La altura del sol indicaba que era mediodía, así continué mi caminar un poco más meditabundo, sumido en mis pensamientos, mis pies pesaban un poco más. El lince me seguía más cerca, por lo que me parecía menos pequeño. En algún momento dejé de otear un horizonte de pinos, había llegado a la marisma. Lo primero que llamó mi atención fueron los elegantes flamencos en el agua, con su llamativo plumaje que invitaba a la observación.
- ¡Qué belleza poseen esos animales! Sin embargo, no me gustaría que fueras una de esas aves. Demasiado presuntuosos con su plumaje colorido.
- No tienes nada que envidiarle, lince. Es un animal majestuoso. Sin embargo, es demasiado libre y distante allá en el aire, es un mero espectador ecuánime de la realidad aquí abajo.
Mi atención se centró en un flamenco blanco, que dormitaba sobre una sola pata. El resto de aves buscaban desesperadamente entre las aguas un sustento. Finalmente, pude ver cómo conseguían pequeños crustáceos. Recordé haber leído en mi adolescencia que los flamencos debían su plumaje rosado a la alimentación. Así fue como aprendí que toda apariencia lleva ligada un esfuerzo.
La luz iba siendo más tenue y cálida, había caído la tarde, pocos animales habitaban ya las marismas. El lince caminaba discreto a mi lado, lo miré y acaricié, llevábamos horas conociéndonos y me permitió esa leve toma de contacto. Recordé que todavía no había visitado las dunas, por lo que me dirigí lentamente hacia aquellas montañas doradas. Una vez allí, se levantó una brisa que esparció los diminutos granos de arena. Me senté dispuesto a descansar mientras contemplaba el atardecer, sin embargo, una sombra se interpuso entre mi melancolía y el cielo, era un águila imperial.
Una vez hube concluido mis palabras, el depredador se precipitó en picado sobre un conejo, tan oculto que ni siquiera yo era capaz de verlo. Recordé que una vez leí en una revista, durante mi paseo en metro al trabajo, que las águilas tienen la capacidad de ver en cinco colores, dos más que los humanos. Esto les da una visión privilegiada. Observar sin precipitarse hasta el momento justo. Así fue como descubrí qué era la verdadera paciencia.
El sentido del tiempo era inexistente en aquel lugar, los minutos se detenían y a la vez pasaban veloces, hasta que sentí la caricia de la luna. Debía volver a casa, al inicio. Me giré hacia mi acompañante de pocas palabras y nuestras miradas se cruzaron, a la misma altura. Percibí un destello de despedida en sus ojos, me dio la espalda y se escabulló tras los enebros.
Conforme me acercaba más la entrada del parque, fue desapareciendo la pesadez indómita de mis piernas, empezando a sentirme más ligero. Un matrimonio a lo lejos, muy emocionado, se quedó mirándome de manera extraña e inquisitoria. Tal intensidad me provocó cierto malestar e hizo que me refugiara tras la esquina de la casa del guarda del complejo. Me detuve y me dediqué a escuchar el charloteo de las personas que iban de vuelta a sus hogares.

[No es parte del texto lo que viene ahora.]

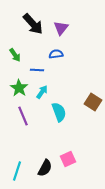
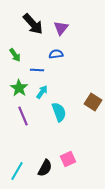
cyan line: rotated 12 degrees clockwise
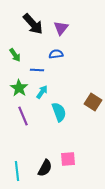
pink square: rotated 21 degrees clockwise
cyan line: rotated 36 degrees counterclockwise
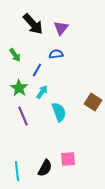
blue line: rotated 64 degrees counterclockwise
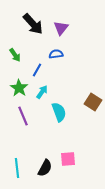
cyan line: moved 3 px up
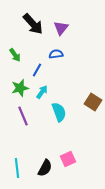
green star: moved 1 px right; rotated 24 degrees clockwise
pink square: rotated 21 degrees counterclockwise
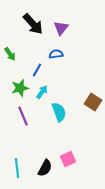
green arrow: moved 5 px left, 1 px up
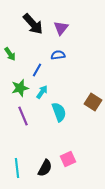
blue semicircle: moved 2 px right, 1 px down
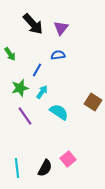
cyan semicircle: rotated 36 degrees counterclockwise
purple line: moved 2 px right; rotated 12 degrees counterclockwise
pink square: rotated 14 degrees counterclockwise
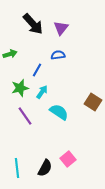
green arrow: rotated 72 degrees counterclockwise
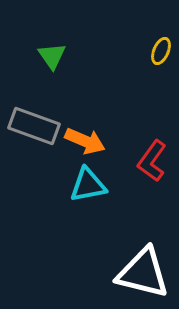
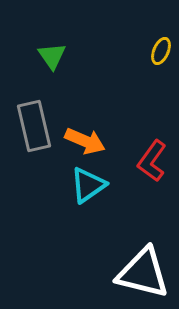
gray rectangle: rotated 57 degrees clockwise
cyan triangle: rotated 24 degrees counterclockwise
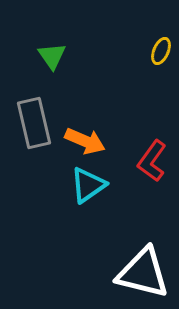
gray rectangle: moved 3 px up
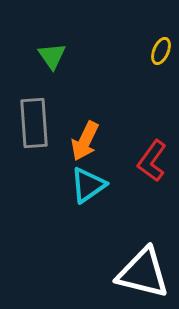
gray rectangle: rotated 9 degrees clockwise
orange arrow: rotated 93 degrees clockwise
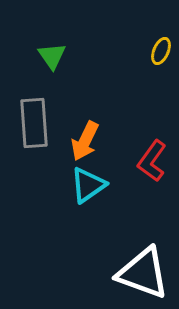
white triangle: rotated 6 degrees clockwise
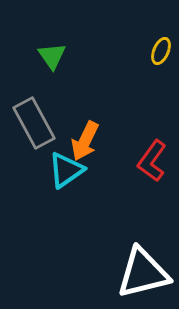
gray rectangle: rotated 24 degrees counterclockwise
cyan triangle: moved 22 px left, 15 px up
white triangle: rotated 34 degrees counterclockwise
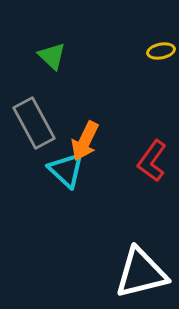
yellow ellipse: rotated 56 degrees clockwise
green triangle: rotated 12 degrees counterclockwise
cyan triangle: rotated 42 degrees counterclockwise
white triangle: moved 2 px left
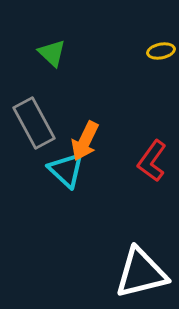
green triangle: moved 3 px up
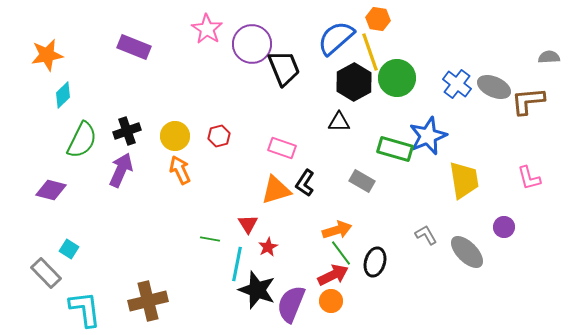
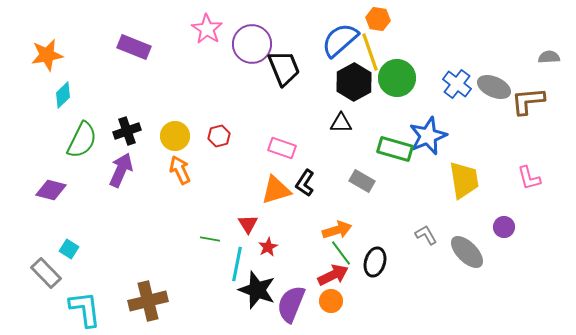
blue semicircle at (336, 38): moved 4 px right, 2 px down
black triangle at (339, 122): moved 2 px right, 1 px down
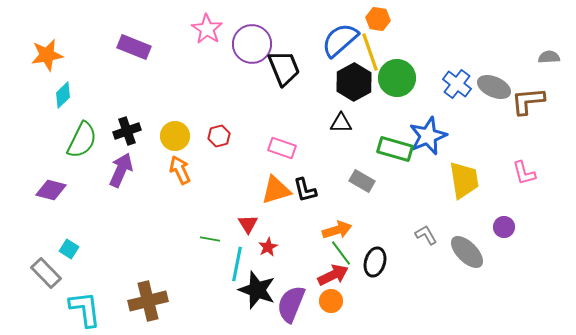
pink L-shape at (529, 178): moved 5 px left, 5 px up
black L-shape at (305, 183): moved 7 px down; rotated 48 degrees counterclockwise
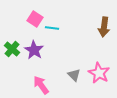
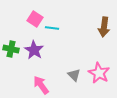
green cross: moved 1 px left; rotated 28 degrees counterclockwise
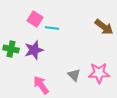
brown arrow: rotated 60 degrees counterclockwise
purple star: rotated 24 degrees clockwise
pink star: rotated 30 degrees counterclockwise
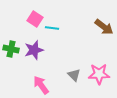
pink star: moved 1 px down
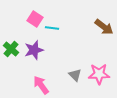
green cross: rotated 28 degrees clockwise
gray triangle: moved 1 px right
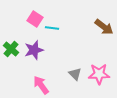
gray triangle: moved 1 px up
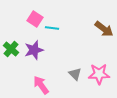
brown arrow: moved 2 px down
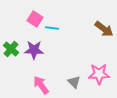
purple star: rotated 18 degrees clockwise
gray triangle: moved 1 px left, 8 px down
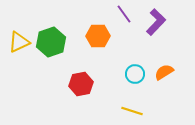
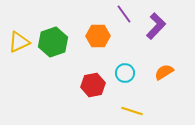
purple L-shape: moved 4 px down
green hexagon: moved 2 px right
cyan circle: moved 10 px left, 1 px up
red hexagon: moved 12 px right, 1 px down
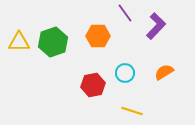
purple line: moved 1 px right, 1 px up
yellow triangle: rotated 25 degrees clockwise
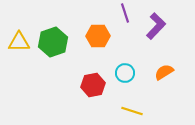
purple line: rotated 18 degrees clockwise
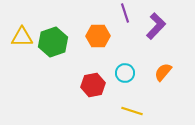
yellow triangle: moved 3 px right, 5 px up
orange semicircle: moved 1 px left; rotated 18 degrees counterclockwise
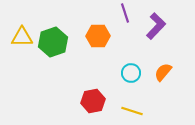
cyan circle: moved 6 px right
red hexagon: moved 16 px down
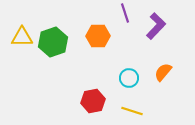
cyan circle: moved 2 px left, 5 px down
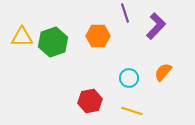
red hexagon: moved 3 px left
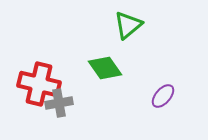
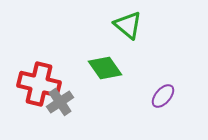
green triangle: rotated 40 degrees counterclockwise
gray cross: moved 1 px right, 1 px up; rotated 24 degrees counterclockwise
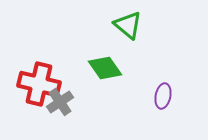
purple ellipse: rotated 30 degrees counterclockwise
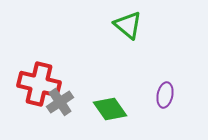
green diamond: moved 5 px right, 41 px down
purple ellipse: moved 2 px right, 1 px up
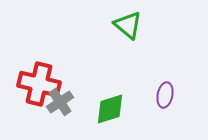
green diamond: rotated 72 degrees counterclockwise
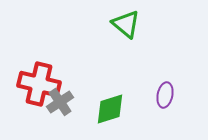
green triangle: moved 2 px left, 1 px up
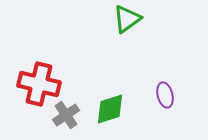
green triangle: moved 1 px right, 5 px up; rotated 44 degrees clockwise
purple ellipse: rotated 25 degrees counterclockwise
gray cross: moved 6 px right, 13 px down
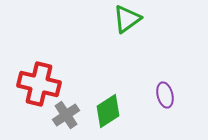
green diamond: moved 2 px left, 2 px down; rotated 16 degrees counterclockwise
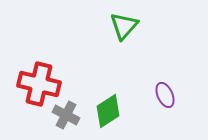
green triangle: moved 3 px left, 7 px down; rotated 12 degrees counterclockwise
purple ellipse: rotated 10 degrees counterclockwise
gray cross: rotated 28 degrees counterclockwise
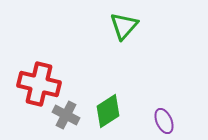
purple ellipse: moved 1 px left, 26 px down
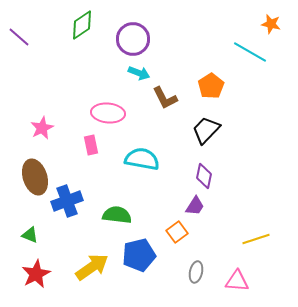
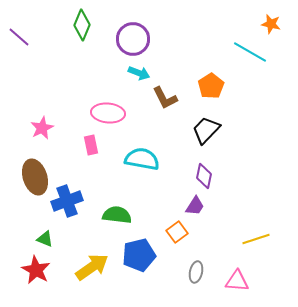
green diamond: rotated 32 degrees counterclockwise
green triangle: moved 15 px right, 4 px down
red star: moved 4 px up; rotated 16 degrees counterclockwise
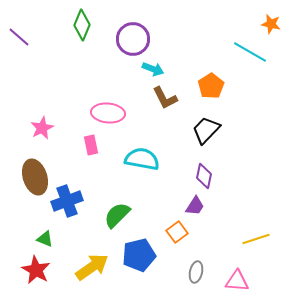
cyan arrow: moved 14 px right, 4 px up
green semicircle: rotated 52 degrees counterclockwise
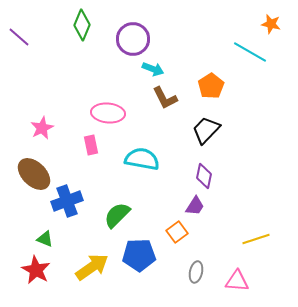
brown ellipse: moved 1 px left, 3 px up; rotated 28 degrees counterclockwise
blue pentagon: rotated 12 degrees clockwise
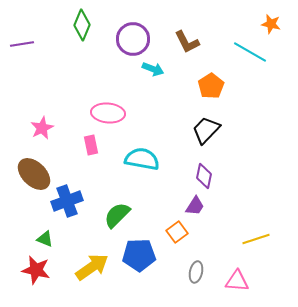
purple line: moved 3 px right, 7 px down; rotated 50 degrees counterclockwise
brown L-shape: moved 22 px right, 56 px up
red star: rotated 16 degrees counterclockwise
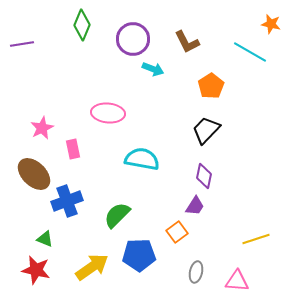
pink rectangle: moved 18 px left, 4 px down
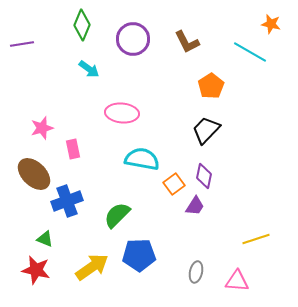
cyan arrow: moved 64 px left; rotated 15 degrees clockwise
pink ellipse: moved 14 px right
pink star: rotated 10 degrees clockwise
orange square: moved 3 px left, 48 px up
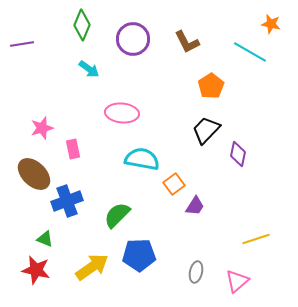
purple diamond: moved 34 px right, 22 px up
pink triangle: rotated 45 degrees counterclockwise
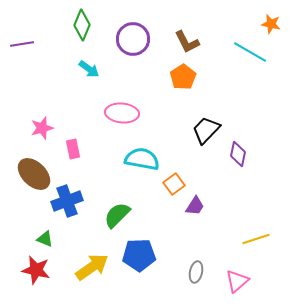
orange pentagon: moved 28 px left, 9 px up
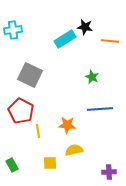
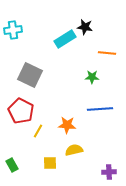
orange line: moved 3 px left, 12 px down
green star: rotated 24 degrees counterclockwise
yellow line: rotated 40 degrees clockwise
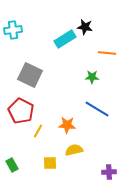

Fue tal mi aburrimiento, que llenándose mi cabeza de diálogos insulsos y monótonos, mi cerebro dejó de entender las palabras de las conversaciones. En un arrebato de desesperación, volví a la marisma. La noche estaba en su plenitud y era escasa la luz de la luna, pero mis ojos se habían acostumbrado a la oscuridad, siendo capaces de ver las estrellas.
Decidí tumbarme a la orilla del agua, desprendiéndome del peso de mi alma. Mi subconsciente había decidido que era el momento de detenerme allí, para siempre. Incorporándome levemente, observé mi reflejo en el agua. Una cara moteada, con bigotes y ojos felinos, me devolvió la mirada, sorprendida. En ese instante tuve plena conciencia de quién era y en qué me había convertido. Ese fue el momento en el que olvidé mi nombre.